Back to Blogs

Over 55s – the great debate on this untapped talent pool

  • Publish Date: Posted about 2 months ago
  • Author: James Kenealey
While businesses have spent years trying to perfect their ED&I strategy to bring people of all genders, ethnicities and abilities into the workforce, new research demonstrates one major demographic may have been absent from the conversation.

APSCo OutSource Strategic Partner, 55/Redefined, has issued a new report to market which reveals there are hordes of people over the age of 55 exiting the workforce earlier than they feel ready to, because they don’t feel there are enough opportunities available to them.

The figures show that the number of people aged 65 and over will increase by more than 40 per cent in the next 20 years but that by 2050, the working age population will have actually shrunk by between 21-28 per cent, creating a shortfall of more than 50 million workers. That’s despite people aged between 55 and 75 saying that, on average, they feel between 18 and 20 years younger than their age, and 45 per cent of people aged 55 and over saying they don’t believe they can afford to retire at 65.

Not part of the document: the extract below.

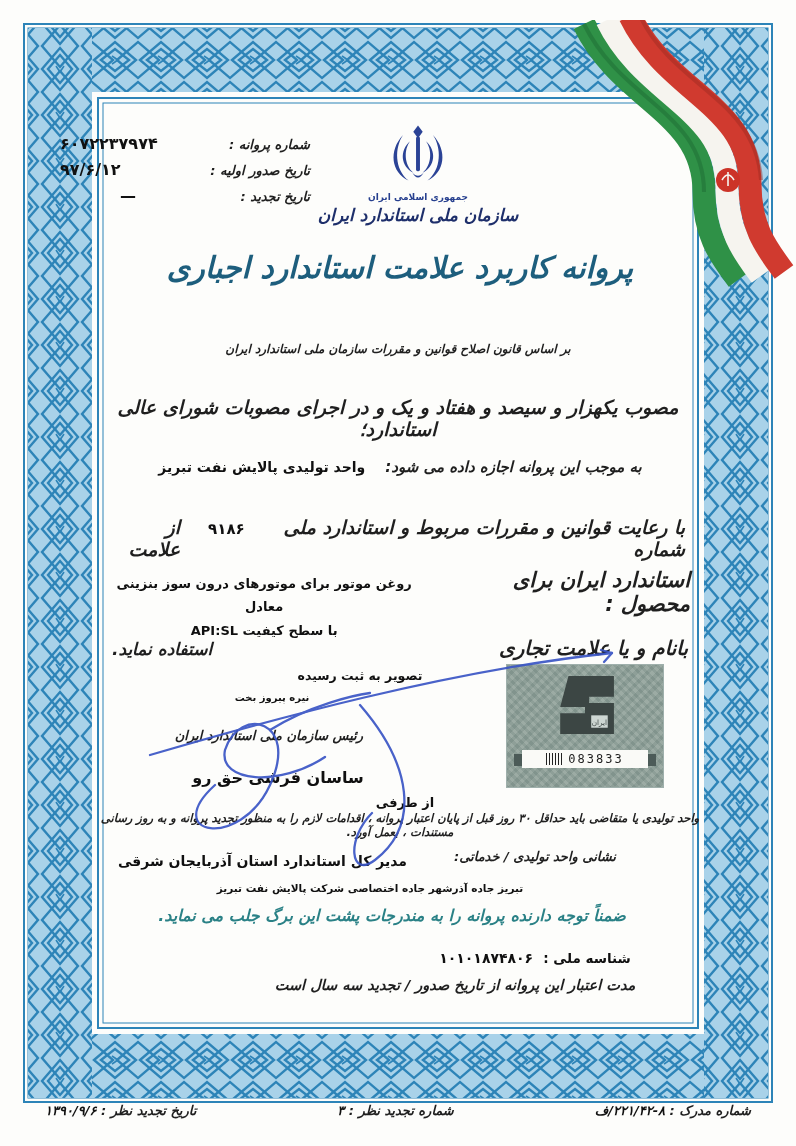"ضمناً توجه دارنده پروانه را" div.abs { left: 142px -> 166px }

The longer this disconnect continues to manifest, the more likely we are to see ageism become a major downfall in ED&I strategies currently in place in businesses around the world, and – worse still – the skills shortage emerging in young people will be mirrored at the top of the age scale.

Our role as outsourced recruiters is to educate the market on the ways in which older workers still provide enormous value to businesses looking to fill vacancies, and advise on the strategies they can implement to ensure they’re not missing out on a wealth of eager, relevant talent.

Shut out

The data from 55/Redefined shows:

  • 56 per cent of employees want to continue to work beyond the age of 65, but 65 per cent of employers encourage retirement at the legal retirement age or before

  • 65 per cent of people think no point applying for jobs after 55, assuming the jobs market is closed off to them

  • Employers said health and illness (37 per cent) and lack of energy (21 per cent), would put them off hiring an over 55…

  • …despite over 55s proving to be 200 per cent less likely to take a day off sick

Legislation brought in several years ago to anonymise dates of birth on CVs and job applications makes it harder to specifically target an older demographic and turn these stats on their head. As a result, great talent is being missed when companies are hiring en mass.

Instead, we should start to look at behavioural based criteria and psychometrics to remove the bias around qualifications and tenure, to better facilitate people to switch between industries, and enable people without a career at all – such as mums who gave up their careers to raise children – to get a job in a field they’re passionate about.

Bringing in older workers also presents an opportunity to inspire a less experienced workforce and identify future leadership potential. People who’ve spent many years in business know what makes a loyal, reliable employee and they’ll be able to spot it quickly if given the chance to mentor younger people.